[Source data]

▽

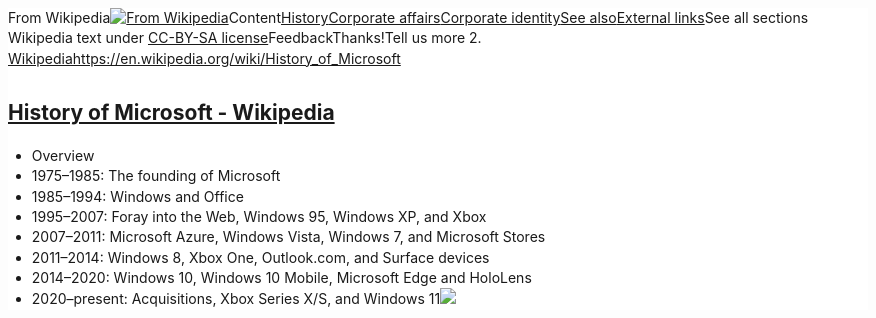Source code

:    From Wikipedia[![From Wikipedia](data:image/svg+xml...)](https://www.bing.com/ck/a?!&&p=e200665cd7528669JmltdHM9MTcxMDQ2MDgwMCZpZ3VpZD0xNWViYmNjMy05YmU3LTY3NTYtMzRhNC1hODgwOWE1ZDY2MTcmaW5zaWQ9NTYwMQ&ptn=3&ver=2&hsh=3&fclid=15ebbcc3-9be7-6756-34a4-a8809a5d6617&psq=Microsoft+wikipedia&u=a1aHR0cHM6Ly9lbi53aWtpcGVkaWEub3JnL3dpa2kvTWljcm9zb2Z0&ntb=1)Content[History](https://www.bing.com/ck/a?!&&p=f017989ac0ed1801JmltdHM9MTcxMDQ2MDgwMCZpZ3VpZD0xNWViYmNjMy05YmU3LTY3NTYtMzRhNC1hODgwOWE1ZDY2MTcmaW5zaWQ9NTg2Mg&ptn=3&ver=2&hsh=3&fclid=15ebbcc3-9be7-6756-34a4-a8809a5d6617&psq=Microsoft+wikipedia&u=a1aHR0cHM6Ly9lbi53aWtpcGVkaWEub3JnL3dpa2kvTWljcm9zb2Z0I0hpc3Rvcnk&ntb=1)[Corporate affairs](https://www.bing.com/ck/a?!&&p=490b59718b425b7dJmltdHM9MTcxMDQ2MDgwMCZpZ3VpZD0xNWViYmNjMy05YmU3LTY3NTYtMzRhNC1hODgwOWE1ZDY2MTcmaW5zaWQ9NTkyOQ&ptn=3&ver=2&hsh=3&fclid=15ebbcc3-9be7-6756-34a4-a8809a5d6617&psq=Microsoft+wikipedia&u=a1aHR0cHM6Ly9lbi53aWtpcGVkaWEub3JnL3dpa2kvTWljcm9zb2Z0I0NvcnBvcmF0ZV9hZmZhaXJz&ntb=1)[Corporate identity](https://www.bing.com/ck/a?!&&p=c3705a50c2db42e2JmltdHM9MTcxMDQ2MDgwMCZpZ3VpZD0xNWViYmNjMy05YmU3LTY3NTYtMzRhNC1hODgwOWE1ZDY2MTcmaW5zaWQ9NjAyNw&ptn=3&ver=2&hsh=3&fclid=15ebbcc3-9be7-6756-34a4-a8809a5d6617&psq=Microsoft+wikipedia&u=a1aHR0cHM6Ly9lbi53aWtpcGVkaWEub3JnL3dpa2kvTWljcm9zb2Z0I0NvcnBvcmF0ZV9pZGVudGl0eQ&ntb=1)[See also](https://www.bing.com/ck/a?!&&p=9eb238a187558ba3JmltdHM9MTcxMDQ2MDgwMCZpZ3VpZD0xNWViYmNjMy05YmU3LTY3NTYtMzRhNC1hODgwOWE1ZDY2MTcmaW5zaWQ9NjAzNw&ptn=3&ver=2&hsh=3&fclid=15ebbcc3-9be7-6756-34a4-a8809a5d6617&psq=Microsoft+wikipedia&u=a1aHR0cHM6Ly9lbi53aWtpcGVkaWEub3JnL3dpa2kvTWljcm9zb2Z0I1NlZV9hbHNv&ntb=1)[External links](https://www.bing.com/ck/a?!&&p=86c89fe0b5a642f3JmltdHM9MTcxMDQ2MDgwMCZpZ3VpZD0xNWViYmNjMy05YmU3LTY3NTYtMzRhNC1hODgwOWE1ZDY2MTcmaW5zaWQ9NjA0Nw&ptn=3&ver=2&hsh=3&fclid=15ebbcc3-9be7-6756-34a4-a8809a5d6617&psq=Microsoft+wikipedia&u=a1aHR0cHM6Ly9lbi53aWtpcGVkaWEub3JnL3dpa2kvTWljcm9zb2Z0I0V4dGVybmFsX2xpbmtz&ntb=1)See all sections   Wikipedia text under [CC-BY-SA license](https://www.bing.com/ck/a?!&&p=6b2d99f1f051f86cJmltdHM9MTcxMDQ2MDgwMCZpZ3VpZD0xNWViYmNjMy05YmU3LTY3NTYtMzRhNC1hODgwOWE1ZDY2MTcmaW5zaWQ9NjM4Mg&ptn=3&ver=2&hsh=3&fclid=15ebbcc3-9be7-6756-34a4-a8809a5d6617&psq=Microsoft+wikipedia&u=a1aHR0cDovL2NyZWF0aXZlY29tbW9ucy5vcmcvbGljZW5zZXMvYnktc2EvMy4wLw&ntb=1)FeedbackThanks!Tell us more
2. [Wikipediahttps://en.wikipedia.org/wiki/History\_of\_Microsoft](https://www.bing.com/ck/a?!&&p=8fbc98b9831c1cebJmltdHM9MTcxMDQ2MDgwMCZpZ3VpZD0xNWViYmNjMy05YmU3LTY3NTYtMzRhNC1hODgwOWE1ZDY2MTcmaW5zaWQ9NTI0OA&ptn=3&ver=2&hsh=3&fclid=15ebbcc3-9be7-6756-34a4-a8809a5d6617&psq=Microsoft+wikipedia&u=a1aHR0cHM6Ly9lbi53aWtpcGVkaWEub3JnL3dpa2kvSGlzdG9yeV9vZl9NaWNyb3NvZnQ&ntb=1)
   ## [History of Microsoft - Wikipedia](https://www.bing.com/ck/a?!&&p=8fbc98b9831c1cebJmltdHM9MTcxMDQ2MDgwMCZpZ3VpZD0xNWViYmNjMy05YmU3LTY3NTYtMzRhNC1hODgwOWE1ZDY2MTcmaW5zaWQ9NTI0OA&ptn=3&ver=2&hsh=3&fclid=15ebbcc3-9be7-6756-34a4-a8809a5d6617&psq=Microsoft+wikipedia&u=a1aHR0cHM6Ly9lbi53aWtpcGVkaWEub3JnL3dpa2kvSGlzdG9yeV9vZl9NaWNyb3NvZnQ&ntb=1)

   * Overview
   * 1975–1985: The founding of Microsoft
   * 1985–1994: Windows and Office
   * 1995–2007: Foray into the Web, Windows 95, Windows XP, and Xbox
   * 2007–2011: Microsoft Azure, Windows Vista, Windows 7, and Microsoft Stores
   * 2011–2014: Windows 8, Xbox One, Outlook.com, and Surface devices
   * 2014–2020: Windows 10, Windows 10 Mobile, Microsoft Edge and HoloLens
   * 2020–present: Acquisitions, Xbox Series X/S, and Windows 11![](data:image/gif;base64...)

△

AIM OF THE TASK.
The reply is a bare number: how many lines above include "Xbox".

TASK SOLUTION.
3